FRAGMENTO SELECCIONADO:
'''

CARÁCTERÍSTICAS COSTA/Asturias

‹Lugares mar

La costa asturiana es la que más me ha impresionado de cuantas conforman el litoral peninsular. Sus calas vírgenes, lo escarpado de sus paredes rocosas con los montes adentrándose en la mar, esa geografía quebrada y bella, hacen del Principado un lugar que, sin duda, maravillará al visitante o al pescador que quiera probar suerte en sus aguas.

Pese a que toda la Cornisa Cantábrica guarde semejanza y constituya en sí misma un armonioso conjunto, Asturias es algo único. Para el amante de la mar y la montaña, éste es el mejor sitio adonde acudir.

El frente costero, conocido como la Marina, tiene una longitud de unos 485 km., que, medidos en línea recta, harían un total de 210. Está dividido en 20 concejos, que, a su vez, servirían para clasificar la costa en tres tramos: la marina oriental, central y occidental.

'''

FILAS DE DATOS:
'''

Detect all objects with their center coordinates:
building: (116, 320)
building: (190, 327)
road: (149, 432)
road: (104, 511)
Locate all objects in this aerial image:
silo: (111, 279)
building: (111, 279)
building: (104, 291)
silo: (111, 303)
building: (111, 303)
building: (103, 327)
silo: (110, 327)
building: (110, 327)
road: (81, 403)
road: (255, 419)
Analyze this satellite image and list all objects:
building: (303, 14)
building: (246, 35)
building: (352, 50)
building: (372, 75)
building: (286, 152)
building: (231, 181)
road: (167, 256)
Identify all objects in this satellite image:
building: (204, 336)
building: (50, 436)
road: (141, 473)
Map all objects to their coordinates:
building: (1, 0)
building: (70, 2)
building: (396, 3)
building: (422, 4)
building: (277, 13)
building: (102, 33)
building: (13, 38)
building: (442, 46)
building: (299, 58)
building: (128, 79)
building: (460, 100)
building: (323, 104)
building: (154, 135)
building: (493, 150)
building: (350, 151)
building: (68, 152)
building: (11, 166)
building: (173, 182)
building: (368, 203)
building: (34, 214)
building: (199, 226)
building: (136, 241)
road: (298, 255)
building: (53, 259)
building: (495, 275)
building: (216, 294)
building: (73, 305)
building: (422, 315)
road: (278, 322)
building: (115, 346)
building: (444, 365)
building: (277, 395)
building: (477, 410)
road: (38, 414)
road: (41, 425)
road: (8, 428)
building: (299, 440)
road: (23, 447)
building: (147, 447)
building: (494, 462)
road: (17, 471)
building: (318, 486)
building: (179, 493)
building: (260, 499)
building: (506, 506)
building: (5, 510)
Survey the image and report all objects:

'''
'''

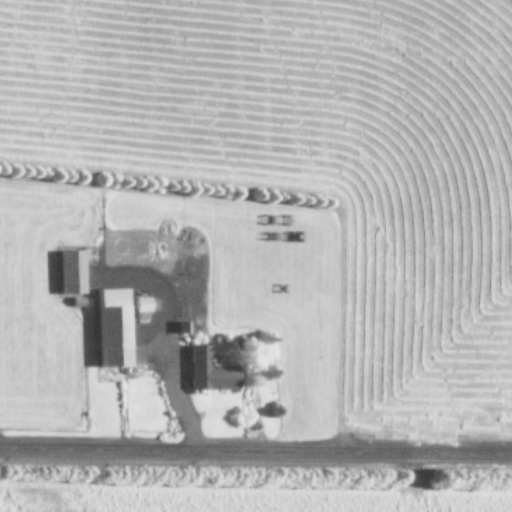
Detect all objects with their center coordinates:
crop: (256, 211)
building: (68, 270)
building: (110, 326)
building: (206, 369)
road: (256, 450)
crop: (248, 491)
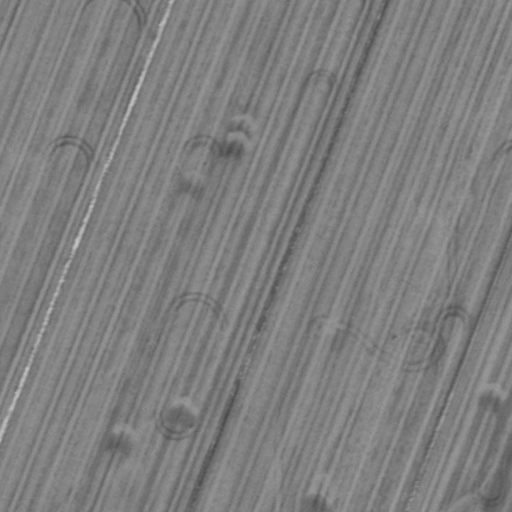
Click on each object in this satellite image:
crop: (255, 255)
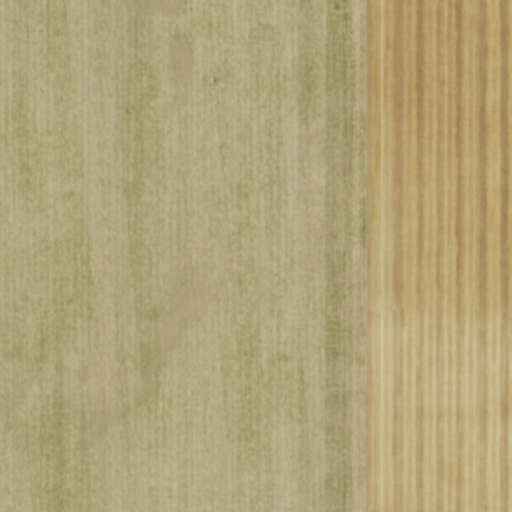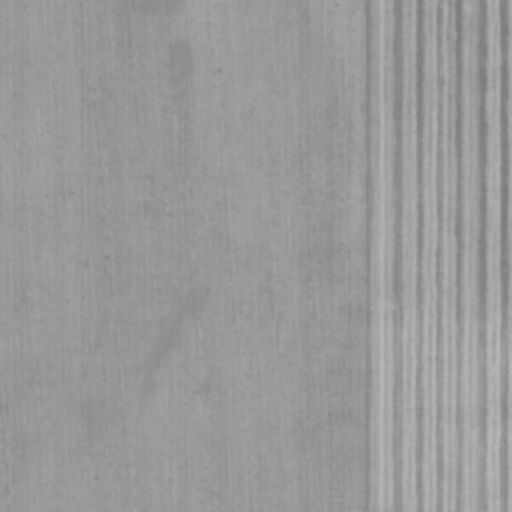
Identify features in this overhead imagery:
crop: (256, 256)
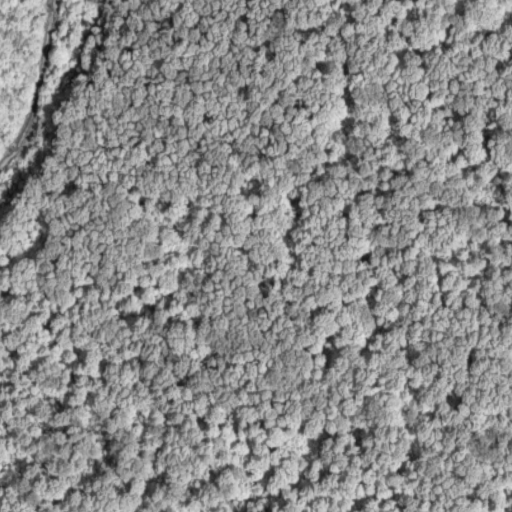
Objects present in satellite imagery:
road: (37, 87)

'''
'''

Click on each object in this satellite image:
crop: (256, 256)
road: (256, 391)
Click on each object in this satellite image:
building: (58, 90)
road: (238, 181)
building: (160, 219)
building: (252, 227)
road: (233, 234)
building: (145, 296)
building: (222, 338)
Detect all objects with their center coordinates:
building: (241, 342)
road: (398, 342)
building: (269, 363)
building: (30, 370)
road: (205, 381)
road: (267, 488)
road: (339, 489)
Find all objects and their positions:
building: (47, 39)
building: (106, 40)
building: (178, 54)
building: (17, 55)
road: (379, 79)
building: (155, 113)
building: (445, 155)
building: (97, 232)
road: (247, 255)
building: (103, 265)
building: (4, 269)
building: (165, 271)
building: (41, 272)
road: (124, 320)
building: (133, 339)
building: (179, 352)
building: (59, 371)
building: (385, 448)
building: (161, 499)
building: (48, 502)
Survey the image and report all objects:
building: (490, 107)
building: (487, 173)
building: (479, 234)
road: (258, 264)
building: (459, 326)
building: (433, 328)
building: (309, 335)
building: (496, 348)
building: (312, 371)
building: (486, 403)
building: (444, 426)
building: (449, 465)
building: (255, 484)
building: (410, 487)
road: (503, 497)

'''

TAREA 1:
Responde estas preguntas sobre el fragmento de la costa asturiana, con cada respuesta marcada con su letra:
(a) ¿Para quién es Asturias el mejor sitio adonde acudir?
(b) ¿Cómo se conoce el frente costero?
(c) ¿En qué tres tramos se clasificaría la costa?
TAREA 2:
Indica si cada afirmación concuerda con el fragmento de la costa asturiana. Responde sí o no y cita las palabras del fragmento que lo deciden:
(a) La costa asturiana es la que más ha impresionado a quien escribe de todo el litoral peninsular.
(b) El frente costero tiene una longitud total de unos 210 km.
(c) La costa se clasifica en 20 tramos.
TAREA 3:
Escribe, por favor, la continuación del fragmento de la costa asturiana a partir de su última oración.

RESULTADO 1:
(a) Para el amante de la mar y la montaña.
(b) Como la Marina.
(c) En la marina oriental, la central y la occidental.

RESULTADO 2:
(a) Sí: "La costa asturiana es la que más me ha impresionado de cuantas conforman el litoral peninsular".
(b) No: "tiene una longitud de unos 485 km., que, medidos en línea recta, harían un total de 210".
(c) No: "servirían para clasificar la costa en tres tramos: la marina oriental, central y occidental".

RESULTADO 3:
La característica dominante en toda la costa es un marcado escarpe, como consecuencia del pronunciado levantamiento del bloque costero, iniciado en los primeros tiempos cuaternarios. Eso propicia que la mar se separe drásticamente de la tierra, como cortada a cuchillo, por el acantilado terrestre, oponiendo más que relacionando ambos medios.

La acción combinada de la mar y de los ríos ha conseguido, tras una lucha enconada y milenaria, quebrar la continuidad de este bloque levantado en el litoral, con lo que ha facilitado la relación del hombre con la mar en determinados puntos costeros. Por tanto, únicamente en estas zonas de ruptura del acantilado el hombre puede acercarse al océano. Encontramos así resguardadas playas y fondeaderos naturales abiertos entre cantiles de roca inaccesibles, casi verticales, como los flancos del cabo Vidio, con acantilados puros de más de 80m.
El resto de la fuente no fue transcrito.